日光のオオワライタケ
 
(a)
(a)
(b)
(b)
(c)
(c)
(d)
(d)
(e)
(e)
(f)
(f)
(g)
(g)
(h)
(h)
 先に日光で採取してきたオオワライタケ(a)の検鏡データの一部を取り上げた。傘表面に30%KOHをかけると直ちに赤黒色に変色した(b)。胞子(c)の表面には微細な疣がある。ヒダ切片(d)を切り出してみると、一見したところシスチジアの類は全く見られない。ヒダの側には担子器がずらっと並んでいる(e)。ヒダの先端をよく見ると、小さなシスチジアがあった(f)。低倍率ではシスチジアの存在はわからない。先端が風船のように膨らんだフラスコ型をしている。菌糸にはクランプがある(g)。担子器の基部にもクランプが見えた(h)。
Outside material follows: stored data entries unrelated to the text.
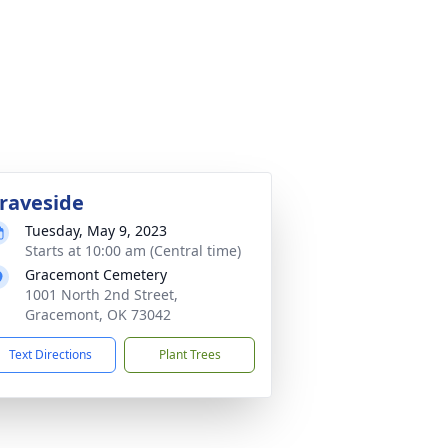
raveside
Tuesday, May 9, 2023
Starts at 10:00 am (Central time)
Gracemont Cemetery
1001 North 2nd Street,
Gracemont, OK 73042
Text Directions
Plant Trees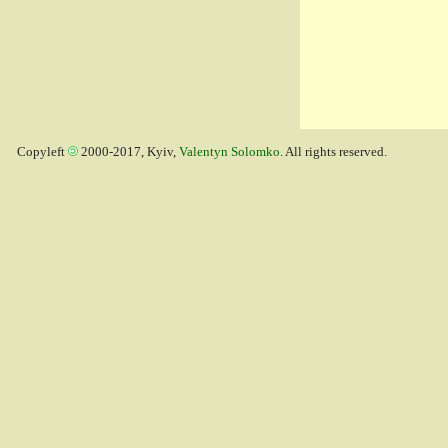
Copyleft
2000-2017, Kyiv,
Valentyn Solomko
. All rights reserved.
 検鏡後に4〜5本が束生した株をさっと茹で、芥子醤油をつけて酒の肴にした。舌先にやや苦味が残った。1時間ほどして顔面の神経が軽く痙攣するような症状が現れたが、それ以上には進まなかった。無論幻覚などは味わうこともなかった。もっとも、アルコールの酔いがまわってその前に眠くなってしまったので、目が覚めたときには症状も消えていたのかもしれない。
 地域によっては熱湯に通したあと冷水で晒して食用にしていると聞く。確かに、こういった処理をすると苦味はわずかに残るが、毒成分もかなり希薄になるのか、中毒症状は緩和されるようだ。以前、同様の処理をして食べたときには顔面の神経痙攣などは全く起こらなかった。しかし、わざわざ「毒」とされるものを食べることはない。